**Directions:**
From the listing below, return every line with the string "endometrial" in it.

----------------------------------------

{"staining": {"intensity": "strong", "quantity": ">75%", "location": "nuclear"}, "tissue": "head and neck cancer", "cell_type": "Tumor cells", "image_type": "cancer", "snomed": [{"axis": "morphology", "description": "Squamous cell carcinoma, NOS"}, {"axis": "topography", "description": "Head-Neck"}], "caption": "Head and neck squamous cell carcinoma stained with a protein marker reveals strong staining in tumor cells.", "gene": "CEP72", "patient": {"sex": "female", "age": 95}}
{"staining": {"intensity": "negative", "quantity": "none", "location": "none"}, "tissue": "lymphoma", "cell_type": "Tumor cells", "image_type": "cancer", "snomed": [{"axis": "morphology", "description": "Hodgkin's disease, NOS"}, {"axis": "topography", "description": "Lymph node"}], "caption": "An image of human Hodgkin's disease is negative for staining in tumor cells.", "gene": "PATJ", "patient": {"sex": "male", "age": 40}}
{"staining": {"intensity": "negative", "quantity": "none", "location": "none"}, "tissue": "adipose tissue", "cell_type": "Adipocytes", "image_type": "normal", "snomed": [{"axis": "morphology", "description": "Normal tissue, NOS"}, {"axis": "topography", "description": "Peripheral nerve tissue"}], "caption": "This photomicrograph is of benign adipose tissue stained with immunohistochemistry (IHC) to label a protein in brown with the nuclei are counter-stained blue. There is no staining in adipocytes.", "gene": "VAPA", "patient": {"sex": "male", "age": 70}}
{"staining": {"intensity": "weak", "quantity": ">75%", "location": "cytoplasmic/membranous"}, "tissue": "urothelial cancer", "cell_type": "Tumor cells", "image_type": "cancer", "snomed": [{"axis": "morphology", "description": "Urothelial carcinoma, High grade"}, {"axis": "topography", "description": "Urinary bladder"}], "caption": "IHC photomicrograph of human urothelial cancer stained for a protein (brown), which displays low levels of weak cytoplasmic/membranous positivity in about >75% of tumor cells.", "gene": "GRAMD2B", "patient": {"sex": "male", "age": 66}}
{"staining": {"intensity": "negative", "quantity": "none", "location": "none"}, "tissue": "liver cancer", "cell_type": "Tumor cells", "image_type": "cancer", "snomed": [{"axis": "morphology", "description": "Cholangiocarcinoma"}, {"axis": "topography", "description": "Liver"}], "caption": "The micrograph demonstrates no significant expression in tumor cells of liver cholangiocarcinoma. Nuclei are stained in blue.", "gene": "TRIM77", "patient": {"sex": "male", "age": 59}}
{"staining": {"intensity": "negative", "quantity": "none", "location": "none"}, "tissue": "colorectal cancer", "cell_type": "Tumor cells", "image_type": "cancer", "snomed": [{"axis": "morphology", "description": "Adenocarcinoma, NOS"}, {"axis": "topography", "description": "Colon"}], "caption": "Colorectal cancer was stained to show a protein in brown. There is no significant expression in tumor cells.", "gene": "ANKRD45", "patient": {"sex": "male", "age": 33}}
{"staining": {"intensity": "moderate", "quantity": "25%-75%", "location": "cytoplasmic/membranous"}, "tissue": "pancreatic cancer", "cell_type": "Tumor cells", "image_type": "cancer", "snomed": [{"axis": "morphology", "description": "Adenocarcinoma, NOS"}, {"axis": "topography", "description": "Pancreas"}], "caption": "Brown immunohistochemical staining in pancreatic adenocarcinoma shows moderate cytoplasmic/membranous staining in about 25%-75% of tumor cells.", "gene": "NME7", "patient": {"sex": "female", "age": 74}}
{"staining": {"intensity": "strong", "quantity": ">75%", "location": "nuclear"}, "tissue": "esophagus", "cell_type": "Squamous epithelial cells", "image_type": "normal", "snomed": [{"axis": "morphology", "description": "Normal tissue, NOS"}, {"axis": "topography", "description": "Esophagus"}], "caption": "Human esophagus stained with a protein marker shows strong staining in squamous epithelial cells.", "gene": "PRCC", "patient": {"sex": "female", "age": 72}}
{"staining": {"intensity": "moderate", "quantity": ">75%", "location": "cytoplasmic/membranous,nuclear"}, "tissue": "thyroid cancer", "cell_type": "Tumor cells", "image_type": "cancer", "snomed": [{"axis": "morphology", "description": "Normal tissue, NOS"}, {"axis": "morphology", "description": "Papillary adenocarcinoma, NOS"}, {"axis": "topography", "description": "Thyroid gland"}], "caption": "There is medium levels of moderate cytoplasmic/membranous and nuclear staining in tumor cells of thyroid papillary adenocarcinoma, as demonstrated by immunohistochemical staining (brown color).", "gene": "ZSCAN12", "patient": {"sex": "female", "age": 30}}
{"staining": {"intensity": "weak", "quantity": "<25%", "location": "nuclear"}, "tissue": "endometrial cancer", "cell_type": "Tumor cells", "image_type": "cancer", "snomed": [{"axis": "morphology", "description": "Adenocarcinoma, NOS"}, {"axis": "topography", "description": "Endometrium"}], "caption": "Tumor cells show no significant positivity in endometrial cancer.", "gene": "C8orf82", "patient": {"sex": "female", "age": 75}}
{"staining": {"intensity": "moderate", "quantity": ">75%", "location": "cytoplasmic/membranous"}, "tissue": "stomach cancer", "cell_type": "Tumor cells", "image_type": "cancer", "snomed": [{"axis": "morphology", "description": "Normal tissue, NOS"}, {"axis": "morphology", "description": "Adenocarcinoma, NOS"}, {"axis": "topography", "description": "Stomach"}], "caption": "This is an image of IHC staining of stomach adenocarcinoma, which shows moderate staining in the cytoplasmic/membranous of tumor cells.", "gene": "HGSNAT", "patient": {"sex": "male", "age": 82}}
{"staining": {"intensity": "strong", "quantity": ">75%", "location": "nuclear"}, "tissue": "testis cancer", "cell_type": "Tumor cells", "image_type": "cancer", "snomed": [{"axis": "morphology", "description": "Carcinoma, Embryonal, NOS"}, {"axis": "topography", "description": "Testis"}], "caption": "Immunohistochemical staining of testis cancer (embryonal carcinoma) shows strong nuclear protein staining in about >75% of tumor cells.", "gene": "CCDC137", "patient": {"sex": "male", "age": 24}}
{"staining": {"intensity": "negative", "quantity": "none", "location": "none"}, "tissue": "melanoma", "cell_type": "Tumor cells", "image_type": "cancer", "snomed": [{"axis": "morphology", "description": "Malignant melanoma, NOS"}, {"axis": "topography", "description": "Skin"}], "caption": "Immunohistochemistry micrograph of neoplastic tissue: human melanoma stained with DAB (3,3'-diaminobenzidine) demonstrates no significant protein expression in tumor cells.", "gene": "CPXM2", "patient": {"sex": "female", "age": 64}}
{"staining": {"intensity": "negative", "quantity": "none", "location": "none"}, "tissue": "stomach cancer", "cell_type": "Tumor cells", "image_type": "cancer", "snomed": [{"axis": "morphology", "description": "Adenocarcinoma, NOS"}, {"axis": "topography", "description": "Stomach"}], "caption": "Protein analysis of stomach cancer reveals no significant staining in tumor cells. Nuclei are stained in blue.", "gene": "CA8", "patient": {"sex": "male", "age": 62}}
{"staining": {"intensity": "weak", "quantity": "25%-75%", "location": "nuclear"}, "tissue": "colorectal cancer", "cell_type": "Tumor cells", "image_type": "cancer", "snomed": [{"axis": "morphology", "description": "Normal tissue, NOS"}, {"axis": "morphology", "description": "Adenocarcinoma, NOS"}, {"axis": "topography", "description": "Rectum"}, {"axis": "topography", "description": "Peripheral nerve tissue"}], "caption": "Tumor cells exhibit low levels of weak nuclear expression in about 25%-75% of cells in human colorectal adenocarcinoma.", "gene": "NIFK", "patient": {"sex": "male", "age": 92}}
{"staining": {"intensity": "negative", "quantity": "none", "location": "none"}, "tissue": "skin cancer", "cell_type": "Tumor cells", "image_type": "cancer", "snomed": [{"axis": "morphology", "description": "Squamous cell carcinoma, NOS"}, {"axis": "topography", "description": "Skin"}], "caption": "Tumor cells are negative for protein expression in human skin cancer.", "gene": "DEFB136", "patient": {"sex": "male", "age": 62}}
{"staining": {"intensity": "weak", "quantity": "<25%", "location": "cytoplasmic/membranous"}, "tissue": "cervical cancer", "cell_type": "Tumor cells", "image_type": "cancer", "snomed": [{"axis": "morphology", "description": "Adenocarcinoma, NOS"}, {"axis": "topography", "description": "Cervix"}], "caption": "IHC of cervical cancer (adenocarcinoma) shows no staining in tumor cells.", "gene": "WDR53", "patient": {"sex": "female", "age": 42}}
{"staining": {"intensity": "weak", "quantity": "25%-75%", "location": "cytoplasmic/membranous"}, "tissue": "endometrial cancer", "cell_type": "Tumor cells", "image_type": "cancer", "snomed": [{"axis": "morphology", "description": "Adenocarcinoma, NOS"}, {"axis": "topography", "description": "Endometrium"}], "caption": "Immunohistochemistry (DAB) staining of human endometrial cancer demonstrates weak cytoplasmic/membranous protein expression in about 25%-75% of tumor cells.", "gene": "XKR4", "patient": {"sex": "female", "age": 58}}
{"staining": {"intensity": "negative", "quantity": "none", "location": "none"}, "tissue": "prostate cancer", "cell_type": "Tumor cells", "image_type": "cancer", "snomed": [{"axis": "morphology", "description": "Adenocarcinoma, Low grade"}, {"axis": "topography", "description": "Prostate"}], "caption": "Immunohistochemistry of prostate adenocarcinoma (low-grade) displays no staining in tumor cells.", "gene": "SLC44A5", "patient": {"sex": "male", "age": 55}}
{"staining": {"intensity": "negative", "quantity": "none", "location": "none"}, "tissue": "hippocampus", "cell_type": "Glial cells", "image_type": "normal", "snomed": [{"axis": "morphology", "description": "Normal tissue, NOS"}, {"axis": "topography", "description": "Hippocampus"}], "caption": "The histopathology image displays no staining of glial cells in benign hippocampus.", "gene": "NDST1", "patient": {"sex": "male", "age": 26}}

----------------------------------------

**Exercise response:**
{"staining": {"intensity": "weak", "quantity": "<25%", "location": "nuclear"}, "tissue": "endometrial cancer", "cell_type": "Tumor cells", "image_type": "cancer", "snomed": [{"axis": "morphology", "description": "Adenocarcinoma, NOS"}, {"axis": "topography", "description": "Endometrium"}], "caption": "Tumor cells show no significant positivity in endometrial cancer.", "gene": "C8orf82", "patient": {"sex": "female", "age": 75}}
{"staining": {"intensity": "weak", "quantity": "25%-75%", "location": "cytoplasmic/membranous"}, "tissue": "endometrial cancer", "cell_type": "Tumor cells", "image_type": "cancer", "snomed": [{"axis": "morphology", "description": "Adenocarcinoma, NOS"}, {"axis": "topography", "description": "Endometrium"}], "caption": "Immunohistochemistry (DAB) staining of human endometrial cancer demonstrates weak cytoplasmic/membranous protein expression in about 25%-75% of tumor cells.", "gene": "XKR4", "patient": {"sex": "female", "age": 58}}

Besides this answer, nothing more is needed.